- _PROBLEM TO SOLVE_: A verbatim copy is needed of the lines below from the one containing "728162349149 - LARGE BRICK ROAD" up to and including the one containing "Questions and answers", excluding pictures.
BEGIN
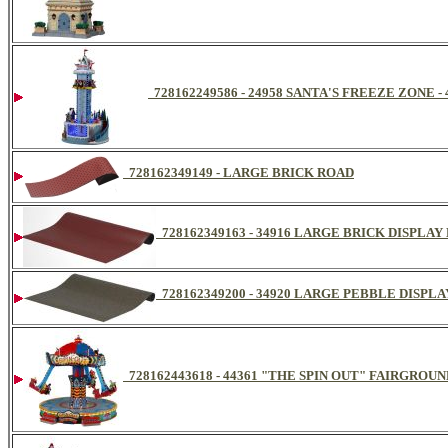
728162249586 - 24958 SANTA'S FREEZE ZONE -
728162349149 - LARGE BRICK ROAD
728162349163 - 34916 LARGE BRICK DISPLA
728162349200 - 34920 LARGE PEBBLE DISPL
728162443618 - 44361 "THE SPIN OUT" FAIRGROU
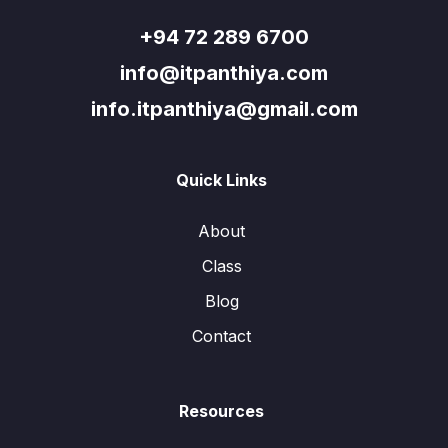
+94 72 289 6700
info@itpanthiya.com
info.itpanthiya@gmail.com
Quick Links
About
Class
Blog
Contact
Resources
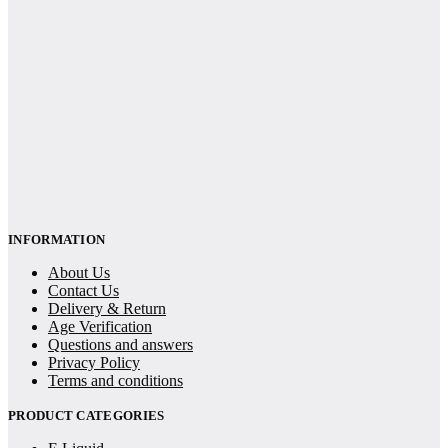
INFORMATION
About Us
Contact Us
Delivery & Return
Age Verification
Questions and answers
Privacy Policy
Terms and conditions
PRODUCT CATEGORIES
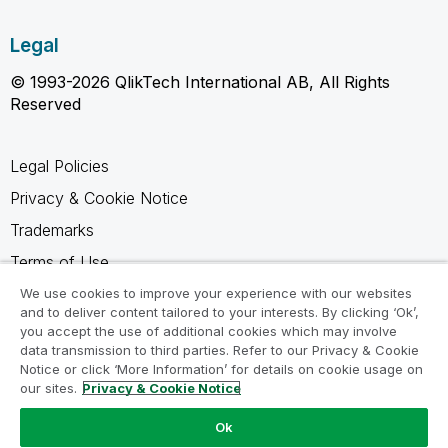
Legal
© 1993-2026 QlikTech International AB, All Rights
Reserved
Legal Policies
Privacy & Cookie Notice
Trademarks
Terms of Use
Legal Agreements
We use cookies to improve your experience with our websites
and to deliver content tailored to your interests. By clicking ‘Ok’,
Product Terms
you accept the use of additional cookies which may involve
data transmission to third parties. Refer to our Privacy & Cookie
Do not share my info
Notice or click ‘More Information’ for details on cookie usage on
our sites.
Privacy & Cookie Notice
Ok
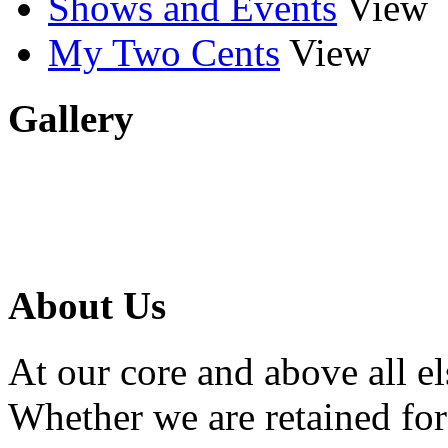
Shows and Events
View
My Two Cents
View
Gallery
About Us
At our core and above all el
Whether we are retained f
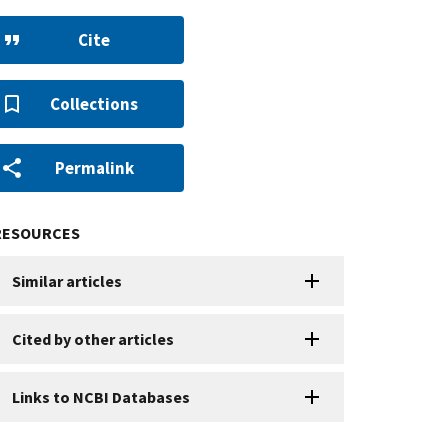
Cite
Collections
Permalink
RESOURCES
Similar articles
Cited by other articles
Links to NCBI Databases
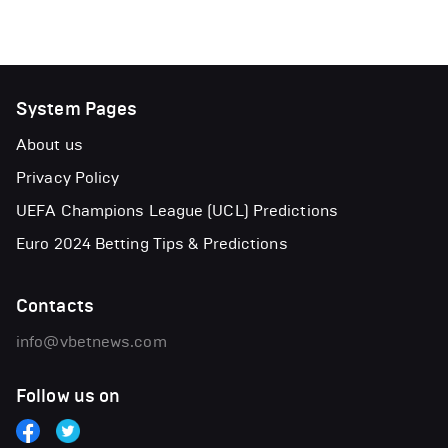
System Pages
About us
Privacy Policy
UEFA Champions League (UCL) Predictions
Euro 2024 Betting Tips & Predictions
Contacts
info@vbetnews.com
Follow us on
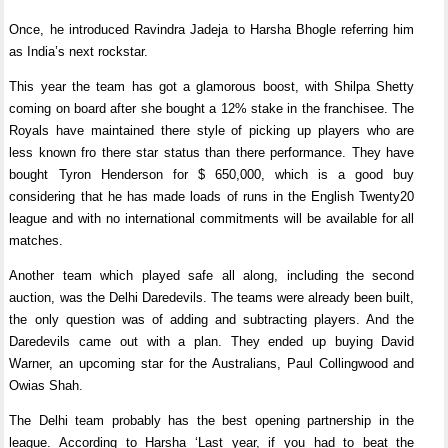
Once, he introduced Ravindra Jadeja to Harsha Bhogle referring him
as India’s next rockstar.
This year the team has got a glamorous boost, with Shilpa Shetty
coming on board after she bought a 12% stake in the franchisee. The
Royals have maintained there style of picking up players who are
less known fro there star status than there performance. They have
bought Tyron Henderson for $ 650,000, which is a good buy
considering that he has made loads of runs in the English Twenty20
league and with no international commitments will be available for all
matches.
Another team which played safe all along, including the second
auction, was the Delhi Daredevils. The teams were already been built,
the only question was of adding and subtracting players. And the
Daredevils came out with a plan. They ended up buying David
Warner, an upcoming star for the Australians, Paul Collingwood and
Owias Shah.
The Delhi team probably has the best opening partnership in the
league. According to Harsha ‘Last year, if you had to beat the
END
- _ANSWER BOX_:
728162349149 - LARGE BRICK ROAD
728162349163 - 34916 LARGE BRICK DISPLA
728162349200 - 34920 LARGE PEBBLE DISPL
728162443618 - 44361 "THE SPIN OUT" FAIRGROU
+94 72 289 6700
info@itpanthiya.com
info.itpanthiya@gmail.com
Quick Links
About
Class
Blog
Contact
Resources
INFORMATION
About Us
Contact Us
Delivery & Return
Age Verification
Questions and answers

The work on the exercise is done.